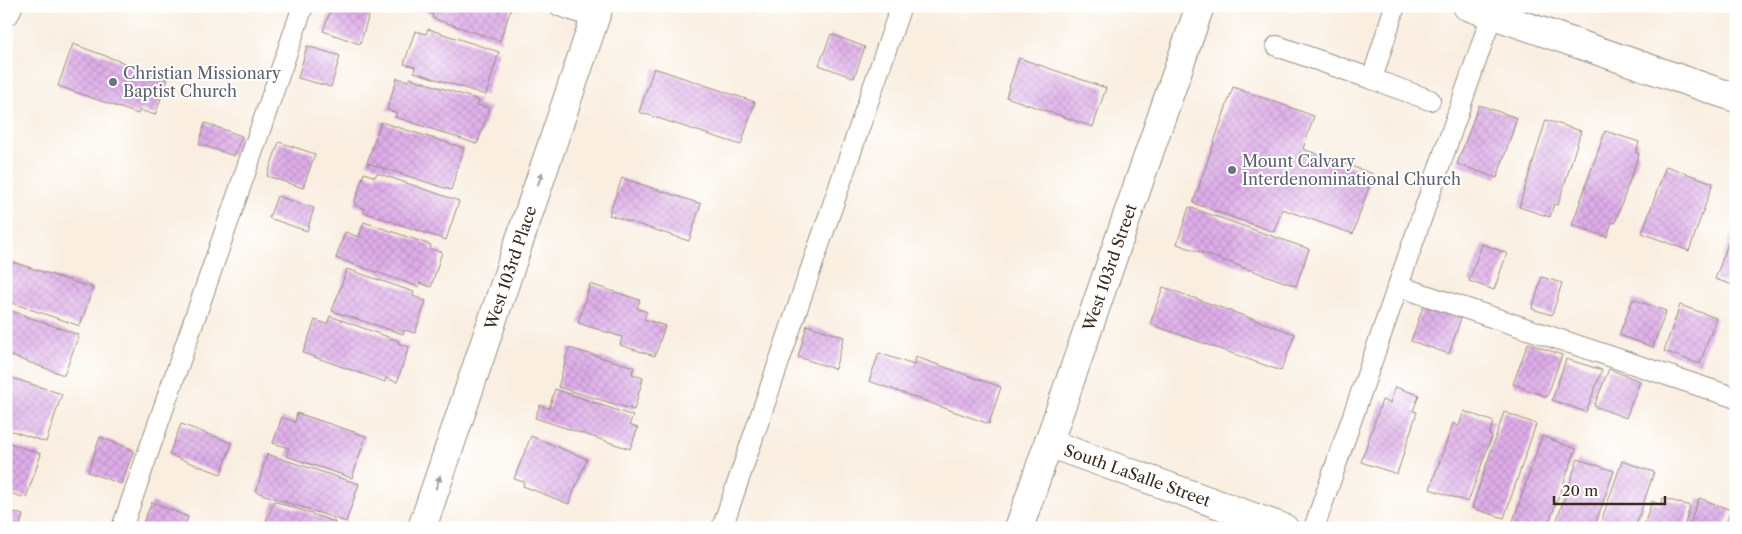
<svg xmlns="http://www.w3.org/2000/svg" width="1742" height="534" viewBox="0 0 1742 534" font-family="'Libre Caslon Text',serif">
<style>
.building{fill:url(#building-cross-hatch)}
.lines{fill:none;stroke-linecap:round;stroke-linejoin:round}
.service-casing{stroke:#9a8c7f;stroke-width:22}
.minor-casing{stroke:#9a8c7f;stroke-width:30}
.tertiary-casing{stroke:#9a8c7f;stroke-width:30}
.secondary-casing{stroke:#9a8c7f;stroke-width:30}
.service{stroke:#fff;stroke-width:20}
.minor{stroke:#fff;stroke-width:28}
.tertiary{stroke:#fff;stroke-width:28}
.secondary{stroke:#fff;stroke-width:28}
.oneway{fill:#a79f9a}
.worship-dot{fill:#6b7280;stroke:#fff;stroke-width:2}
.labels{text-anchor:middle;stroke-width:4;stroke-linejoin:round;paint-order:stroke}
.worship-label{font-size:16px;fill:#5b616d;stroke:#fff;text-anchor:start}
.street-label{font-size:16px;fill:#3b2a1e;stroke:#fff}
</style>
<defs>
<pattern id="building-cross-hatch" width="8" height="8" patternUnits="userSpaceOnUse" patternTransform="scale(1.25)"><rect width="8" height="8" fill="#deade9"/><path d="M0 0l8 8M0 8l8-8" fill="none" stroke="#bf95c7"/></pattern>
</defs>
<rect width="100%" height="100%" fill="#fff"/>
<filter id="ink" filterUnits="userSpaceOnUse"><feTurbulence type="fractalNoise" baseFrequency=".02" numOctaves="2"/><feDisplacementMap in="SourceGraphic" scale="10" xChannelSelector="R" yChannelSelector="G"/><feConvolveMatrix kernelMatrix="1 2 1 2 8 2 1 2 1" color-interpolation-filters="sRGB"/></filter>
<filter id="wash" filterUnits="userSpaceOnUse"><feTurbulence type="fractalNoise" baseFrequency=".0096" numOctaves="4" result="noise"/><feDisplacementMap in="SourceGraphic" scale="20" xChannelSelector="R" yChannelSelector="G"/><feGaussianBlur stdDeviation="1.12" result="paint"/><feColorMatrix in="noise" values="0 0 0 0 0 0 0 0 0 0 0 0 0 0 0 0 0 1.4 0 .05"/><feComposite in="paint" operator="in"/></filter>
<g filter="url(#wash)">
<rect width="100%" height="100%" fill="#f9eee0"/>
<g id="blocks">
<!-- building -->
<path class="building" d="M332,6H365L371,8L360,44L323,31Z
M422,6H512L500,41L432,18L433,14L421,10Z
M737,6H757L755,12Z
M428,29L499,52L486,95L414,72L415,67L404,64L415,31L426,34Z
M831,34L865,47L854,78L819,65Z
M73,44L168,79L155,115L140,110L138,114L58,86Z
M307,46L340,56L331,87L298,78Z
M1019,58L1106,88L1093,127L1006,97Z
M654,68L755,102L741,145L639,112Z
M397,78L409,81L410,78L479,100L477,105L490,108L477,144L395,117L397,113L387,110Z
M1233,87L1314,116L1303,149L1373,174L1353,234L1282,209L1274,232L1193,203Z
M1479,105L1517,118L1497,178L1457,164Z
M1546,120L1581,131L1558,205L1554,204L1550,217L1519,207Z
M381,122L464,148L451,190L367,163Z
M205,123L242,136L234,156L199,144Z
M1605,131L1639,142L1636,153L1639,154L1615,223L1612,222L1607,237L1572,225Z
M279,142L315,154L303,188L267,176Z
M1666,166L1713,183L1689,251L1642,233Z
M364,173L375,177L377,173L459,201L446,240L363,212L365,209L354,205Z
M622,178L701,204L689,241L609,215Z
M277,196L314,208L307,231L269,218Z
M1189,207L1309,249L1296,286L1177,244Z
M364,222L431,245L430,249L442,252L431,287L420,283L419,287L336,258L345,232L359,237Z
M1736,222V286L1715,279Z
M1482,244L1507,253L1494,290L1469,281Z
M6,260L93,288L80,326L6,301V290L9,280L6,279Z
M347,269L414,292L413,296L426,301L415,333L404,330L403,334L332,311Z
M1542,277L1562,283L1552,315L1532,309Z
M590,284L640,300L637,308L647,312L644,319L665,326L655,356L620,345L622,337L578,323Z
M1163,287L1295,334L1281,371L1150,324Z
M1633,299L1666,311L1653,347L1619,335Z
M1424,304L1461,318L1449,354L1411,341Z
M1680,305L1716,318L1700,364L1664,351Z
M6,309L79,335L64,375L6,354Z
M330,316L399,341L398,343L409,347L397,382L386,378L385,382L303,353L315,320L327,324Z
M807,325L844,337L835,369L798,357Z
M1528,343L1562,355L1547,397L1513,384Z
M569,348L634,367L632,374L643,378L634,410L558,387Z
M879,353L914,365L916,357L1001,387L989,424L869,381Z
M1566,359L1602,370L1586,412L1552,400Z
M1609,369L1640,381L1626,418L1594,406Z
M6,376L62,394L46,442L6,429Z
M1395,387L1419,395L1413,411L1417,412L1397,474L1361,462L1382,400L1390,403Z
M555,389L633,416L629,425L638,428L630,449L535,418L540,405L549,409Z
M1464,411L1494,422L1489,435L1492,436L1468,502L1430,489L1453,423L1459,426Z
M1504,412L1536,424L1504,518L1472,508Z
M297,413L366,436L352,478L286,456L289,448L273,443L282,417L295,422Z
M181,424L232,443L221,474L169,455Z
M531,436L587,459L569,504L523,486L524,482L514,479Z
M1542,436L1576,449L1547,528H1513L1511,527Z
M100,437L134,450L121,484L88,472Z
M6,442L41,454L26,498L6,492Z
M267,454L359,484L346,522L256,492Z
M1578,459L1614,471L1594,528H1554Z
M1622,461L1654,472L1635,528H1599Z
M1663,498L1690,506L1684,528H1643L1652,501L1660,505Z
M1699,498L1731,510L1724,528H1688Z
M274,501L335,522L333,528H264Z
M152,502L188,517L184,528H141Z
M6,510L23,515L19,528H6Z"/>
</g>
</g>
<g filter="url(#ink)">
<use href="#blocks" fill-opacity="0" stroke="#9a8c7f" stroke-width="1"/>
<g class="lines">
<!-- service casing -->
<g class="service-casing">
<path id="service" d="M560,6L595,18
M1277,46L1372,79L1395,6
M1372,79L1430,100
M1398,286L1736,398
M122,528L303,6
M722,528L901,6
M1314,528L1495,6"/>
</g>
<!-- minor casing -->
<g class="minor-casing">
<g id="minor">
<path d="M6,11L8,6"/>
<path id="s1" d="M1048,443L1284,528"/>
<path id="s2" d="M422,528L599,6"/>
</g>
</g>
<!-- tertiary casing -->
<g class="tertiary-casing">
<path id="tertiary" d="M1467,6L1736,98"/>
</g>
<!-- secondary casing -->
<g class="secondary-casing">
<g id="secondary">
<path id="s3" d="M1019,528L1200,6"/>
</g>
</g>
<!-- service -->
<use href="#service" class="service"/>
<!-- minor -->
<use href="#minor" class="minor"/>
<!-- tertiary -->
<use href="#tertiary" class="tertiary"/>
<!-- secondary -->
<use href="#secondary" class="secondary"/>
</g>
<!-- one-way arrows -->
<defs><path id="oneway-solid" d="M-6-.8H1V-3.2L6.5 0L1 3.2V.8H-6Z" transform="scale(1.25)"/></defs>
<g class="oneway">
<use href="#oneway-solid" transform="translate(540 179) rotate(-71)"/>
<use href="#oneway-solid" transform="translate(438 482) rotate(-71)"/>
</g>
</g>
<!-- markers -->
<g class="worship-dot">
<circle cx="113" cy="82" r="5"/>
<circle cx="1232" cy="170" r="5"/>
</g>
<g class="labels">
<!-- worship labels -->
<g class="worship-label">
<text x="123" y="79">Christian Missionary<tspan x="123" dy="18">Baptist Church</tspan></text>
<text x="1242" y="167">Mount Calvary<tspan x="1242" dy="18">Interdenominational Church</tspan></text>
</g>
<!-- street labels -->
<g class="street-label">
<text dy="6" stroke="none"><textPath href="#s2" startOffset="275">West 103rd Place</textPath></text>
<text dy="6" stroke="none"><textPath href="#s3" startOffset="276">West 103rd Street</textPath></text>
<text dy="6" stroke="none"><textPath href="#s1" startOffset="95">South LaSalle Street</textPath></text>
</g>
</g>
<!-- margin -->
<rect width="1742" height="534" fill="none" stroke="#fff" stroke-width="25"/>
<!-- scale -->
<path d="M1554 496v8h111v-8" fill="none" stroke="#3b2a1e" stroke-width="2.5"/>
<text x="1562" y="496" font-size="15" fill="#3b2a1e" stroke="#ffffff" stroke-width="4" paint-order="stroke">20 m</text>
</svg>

══════════

_Work item_:
After locating the line holding "M1609,369L1640,381L1626,418L1594,406Z" above, output exactly that line and every line after it through the line holding "M267,454L359,484L346,522L256,492Z". Include nothing else.

_Completed exercise_:
M1609,369L1640,381L1626,418L1594,406Z
M6,376L62,394L46,442L6,429Z
M1395,387L1419,395L1413,411L1417,412L1397,474L1361,462L1382,400L1390,403Z
M555,389L633,416L629,425L638,428L630,449L535,418L540,405L549,409Z
M1464,411L1494,422L1489,435L1492,436L1468,502L1430,489L1453,423L1459,426Z
M1504,412L1536,424L1504,518L1472,508Z
M297,413L366,436L352,478L286,456L289,448L273,443L282,417L295,422Z
M181,424L232,443L221,474L169,455Z
M531,436L587,459L569,504L523,486L524,482L514,479Z
M1542,436L1576,449L1547,528H1513L1511,527Z
M100,437L134,450L121,484L88,472Z
M6,442L41,454L26,498L6,492Z
M267,454L359,484L346,522L256,492Z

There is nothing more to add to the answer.